- 17 July 2008 10:23am / Views: 649
The thing is, any fool with an internet connection and a keyboard can blog. And for the past five to eight years, most do. It used to be if you were literarily inclined you’d buy yourself a spiral-bound notebook and keep that shit to yourself. Gone are those days.
Now everyone – regardless of whether or not they’ve ever written more than an in-class essay or two – keeps track of their lives on a daily basis. Many keep us updated on the hour. I read in the Times that more people are writing memoirs than actually read them. We live in an age of literary fecundity where literacy is not a requirement.
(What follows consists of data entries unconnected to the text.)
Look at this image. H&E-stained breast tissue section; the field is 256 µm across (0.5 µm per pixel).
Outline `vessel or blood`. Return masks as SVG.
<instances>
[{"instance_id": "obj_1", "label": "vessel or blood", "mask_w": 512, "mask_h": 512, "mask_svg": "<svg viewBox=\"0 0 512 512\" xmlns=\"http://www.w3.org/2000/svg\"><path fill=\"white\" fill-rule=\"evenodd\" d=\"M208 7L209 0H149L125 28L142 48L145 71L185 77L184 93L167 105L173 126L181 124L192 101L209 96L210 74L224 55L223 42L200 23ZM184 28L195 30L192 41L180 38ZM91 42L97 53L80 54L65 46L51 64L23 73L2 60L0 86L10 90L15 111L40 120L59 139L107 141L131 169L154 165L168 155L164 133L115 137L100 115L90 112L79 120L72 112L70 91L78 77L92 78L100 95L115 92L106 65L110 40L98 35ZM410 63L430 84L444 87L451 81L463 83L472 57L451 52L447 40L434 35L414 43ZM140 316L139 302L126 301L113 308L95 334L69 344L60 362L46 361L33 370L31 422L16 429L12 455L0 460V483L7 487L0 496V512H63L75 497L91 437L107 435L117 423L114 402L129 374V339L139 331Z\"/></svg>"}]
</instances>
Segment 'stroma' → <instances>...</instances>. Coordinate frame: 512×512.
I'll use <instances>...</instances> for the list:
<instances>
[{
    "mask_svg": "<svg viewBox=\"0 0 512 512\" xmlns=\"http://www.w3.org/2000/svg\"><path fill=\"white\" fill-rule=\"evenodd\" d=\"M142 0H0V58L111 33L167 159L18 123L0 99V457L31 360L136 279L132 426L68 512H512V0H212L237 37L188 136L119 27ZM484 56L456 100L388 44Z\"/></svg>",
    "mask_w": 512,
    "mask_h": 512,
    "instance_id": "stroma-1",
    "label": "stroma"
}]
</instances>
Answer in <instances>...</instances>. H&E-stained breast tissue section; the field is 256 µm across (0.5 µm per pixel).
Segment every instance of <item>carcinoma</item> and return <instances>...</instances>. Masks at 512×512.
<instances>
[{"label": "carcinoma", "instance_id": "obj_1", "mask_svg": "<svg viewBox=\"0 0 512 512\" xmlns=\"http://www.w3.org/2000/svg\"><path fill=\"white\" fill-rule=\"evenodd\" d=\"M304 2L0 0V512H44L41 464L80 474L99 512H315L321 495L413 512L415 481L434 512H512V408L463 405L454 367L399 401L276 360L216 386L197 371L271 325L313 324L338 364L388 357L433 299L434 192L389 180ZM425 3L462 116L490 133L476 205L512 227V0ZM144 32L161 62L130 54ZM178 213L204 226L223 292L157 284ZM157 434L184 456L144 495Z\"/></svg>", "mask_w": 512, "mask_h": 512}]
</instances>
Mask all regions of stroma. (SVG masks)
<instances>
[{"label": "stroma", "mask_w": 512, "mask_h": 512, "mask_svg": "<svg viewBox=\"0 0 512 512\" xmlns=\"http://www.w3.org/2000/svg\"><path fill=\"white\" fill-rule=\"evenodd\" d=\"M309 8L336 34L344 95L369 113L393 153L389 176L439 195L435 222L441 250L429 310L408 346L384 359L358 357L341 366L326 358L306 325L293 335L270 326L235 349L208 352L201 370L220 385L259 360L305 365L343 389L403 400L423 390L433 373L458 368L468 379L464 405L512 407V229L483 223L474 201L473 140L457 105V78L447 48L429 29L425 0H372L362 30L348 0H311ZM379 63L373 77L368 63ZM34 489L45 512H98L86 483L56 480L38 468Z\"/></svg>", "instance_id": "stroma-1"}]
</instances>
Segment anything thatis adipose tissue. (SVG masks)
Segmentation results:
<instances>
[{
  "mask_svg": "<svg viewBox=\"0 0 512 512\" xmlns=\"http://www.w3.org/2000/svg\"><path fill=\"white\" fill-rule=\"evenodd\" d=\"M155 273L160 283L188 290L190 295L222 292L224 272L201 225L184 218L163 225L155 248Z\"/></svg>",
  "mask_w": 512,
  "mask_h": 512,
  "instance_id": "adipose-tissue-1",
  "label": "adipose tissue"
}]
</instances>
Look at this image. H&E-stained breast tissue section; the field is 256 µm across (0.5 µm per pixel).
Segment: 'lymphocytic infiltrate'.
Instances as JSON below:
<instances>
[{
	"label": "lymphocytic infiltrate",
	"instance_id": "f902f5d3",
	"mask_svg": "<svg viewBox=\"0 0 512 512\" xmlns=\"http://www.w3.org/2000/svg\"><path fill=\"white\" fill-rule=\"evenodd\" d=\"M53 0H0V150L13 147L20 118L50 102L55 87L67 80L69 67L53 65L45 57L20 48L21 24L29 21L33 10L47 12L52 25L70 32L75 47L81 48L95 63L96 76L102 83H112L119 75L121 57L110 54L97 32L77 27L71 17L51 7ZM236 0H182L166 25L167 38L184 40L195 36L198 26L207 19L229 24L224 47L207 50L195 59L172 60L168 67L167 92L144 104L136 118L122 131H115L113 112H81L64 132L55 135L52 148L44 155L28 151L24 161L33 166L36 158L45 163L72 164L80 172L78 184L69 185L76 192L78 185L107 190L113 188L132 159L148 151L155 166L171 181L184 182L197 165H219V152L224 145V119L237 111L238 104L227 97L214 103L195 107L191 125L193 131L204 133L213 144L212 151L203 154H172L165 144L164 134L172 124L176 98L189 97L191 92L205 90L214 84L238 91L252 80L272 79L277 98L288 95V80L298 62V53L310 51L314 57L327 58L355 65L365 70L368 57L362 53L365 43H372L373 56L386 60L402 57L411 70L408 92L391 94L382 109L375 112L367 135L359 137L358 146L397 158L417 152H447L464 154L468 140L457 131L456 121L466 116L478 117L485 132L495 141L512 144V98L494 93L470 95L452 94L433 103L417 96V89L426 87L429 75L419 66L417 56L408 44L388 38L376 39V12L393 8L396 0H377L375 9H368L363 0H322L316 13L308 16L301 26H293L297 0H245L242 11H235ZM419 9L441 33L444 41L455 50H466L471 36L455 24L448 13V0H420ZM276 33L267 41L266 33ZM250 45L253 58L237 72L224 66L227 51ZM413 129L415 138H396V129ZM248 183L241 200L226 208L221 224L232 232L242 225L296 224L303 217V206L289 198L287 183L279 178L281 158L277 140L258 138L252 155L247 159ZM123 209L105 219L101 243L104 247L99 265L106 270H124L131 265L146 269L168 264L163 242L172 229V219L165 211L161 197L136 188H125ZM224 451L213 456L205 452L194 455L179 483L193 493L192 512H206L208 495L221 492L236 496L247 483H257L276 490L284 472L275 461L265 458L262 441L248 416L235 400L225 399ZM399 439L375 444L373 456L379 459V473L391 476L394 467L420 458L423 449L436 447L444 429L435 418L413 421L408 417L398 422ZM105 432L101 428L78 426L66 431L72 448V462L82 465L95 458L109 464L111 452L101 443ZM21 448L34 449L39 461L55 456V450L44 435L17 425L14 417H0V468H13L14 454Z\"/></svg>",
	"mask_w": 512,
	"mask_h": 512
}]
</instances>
A blog is good if it makes you laugh, for the most part. Or if a celebrity wrote it, or if it involves a vagina, or if it broke a big story (usually involving the exposure of a celebrity’s vagina). But you’re not going to find the next Henry James in this never-ending slew of blogs.
Yeah, I know, there are blogs out there that fight for political prisoners in distant corners of the globe, and I commend those writers. They are using the internet in a maximally useful way, as an international wall on which to spray messages of dissent.
My beef is with the wannabe writers who will never read War and Peace but will probably die with a higher life word count than Tolstoy. The posers who couldn’t for the life of them get through a chapter of anything by Joyce but will write four times as much jibberish as he wrote in Finnegan’s Wake.
People who take writing seriously don’t need to have every little piece of crap they type validated in a comments section. There was a time when public acclaim required more than a page-long analysis of your body fat.
Let me know how much you agree with me in the comments section.